Gear Gauntlet Review

Gear Gauntlet - Nintendo Wii U Review

I have never had so much difficulty with a game before. Nor have I ever wanted to throw my controller more than when playing this game. Everything about this game just feel so wrong on the Wii U. The controller just doesn’t feel responsive. You seem to have to make moves way before you want to. Gear Gauntlet moves really fast for a game on this console. With sticky feeling controls it’s just a little too fast. It makes it really hard to enjoy the game. And if you are like me, you don’t limit your self to one console. Xbox is my favorite poison and the game implements the colors on a Xbox controller. Which just adds to the wrongness of this game.

In Gear Gauntlet you control a spinning cog that has to move as fast as possible, collecting other cogs and moving through colored path blockers. There seem to be three different cogs. A bronze, silver, and gold. The points get better as the closer to gold you get. I seemed to have notice that if you go for gold cogs more it does get way harder.

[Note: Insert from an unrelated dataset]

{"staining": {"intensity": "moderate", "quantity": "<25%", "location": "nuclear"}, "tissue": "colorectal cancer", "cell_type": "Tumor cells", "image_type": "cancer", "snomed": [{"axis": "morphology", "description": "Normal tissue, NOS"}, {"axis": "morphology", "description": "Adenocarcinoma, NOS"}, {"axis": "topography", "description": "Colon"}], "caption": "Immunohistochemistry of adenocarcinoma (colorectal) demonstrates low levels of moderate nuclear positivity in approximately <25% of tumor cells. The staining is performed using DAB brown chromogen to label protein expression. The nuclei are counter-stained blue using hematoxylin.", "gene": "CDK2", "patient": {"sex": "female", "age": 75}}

There is an attempts counter at the top of the screen. Yay! You can see how many times you have had to restart the level you are on! And of course, you get to see your score for the level as well as how much time you have spent on the level.

Gear Gauntlet - Nintendo Wii U Review

At the end of a level you get a final grade. While most of mine were F’s I had a few B’s and at the end of one level an A. I started looking at the actual breakdown for the grade, it doesn’t seem to make sense. On one of the levels I got a B on, I didn’t do good at collecting points, my timing was horrible and I had so many deaths. On one I had failed I had made the time, collected hardly any points and died once. I can’t tell if the game wants to reward you for less attempts or more points or better time. It makes no sense to me, which just added to my aggravation. I know I’m not the most patient person but, come on game. At least make your scoring make sense.

Something else I didn’t seem to like was the tutorial level. It showed you things that, after completing several levels, I have yet to see. In the tutorial level it shows you blocks that will change the direction of the screen, and it shows you checkpoint blocks. I have only seen one checkpoint block outside of the tutorial. The tutorial level also shows you the “enemies” in the game, the saw blade things. Now, I felt here the tutorial was a bit misleading. While learning the ropes I came across the saw blades. I ran into them a few times and my screen glowed red and a message box popped up saying that these cause a ton of damage and I should try to avoid them. Well guess what, the saw blades are instant death.

Gear Gauntlet - Nintendo Wii U Review

Earlier I mentioned the colors of the Xbox controller. In the game there are blocks that block your path. There are four different colors. Blue, yellow, green, red. When you come across the colored blocks you need to hold the button that corresponds with the block. So blue is Y, yellow is X, green is B, and red is A. Not a big deal right? Well if you play more than one console this can get confusing. I found myself going wait, that can’t be the right button, A is green, not red. Then you would fall behind because your slowly forgetting the Wii buttons and starting to think about Xbox controls.

Honestly, this game just wasn’t for me. It didn’t stand out as a fun and great Wii U game. It was more of a frustration and rage maker. I feel like this game does not belong on Wii U. It’s again, too fast paced for sticky controls and perfect timing moves with saw blades that kill you in one hit and no checkpoints on top of that. The music was pretty metal though. Really brought out my inner rage I had been feeling from this game.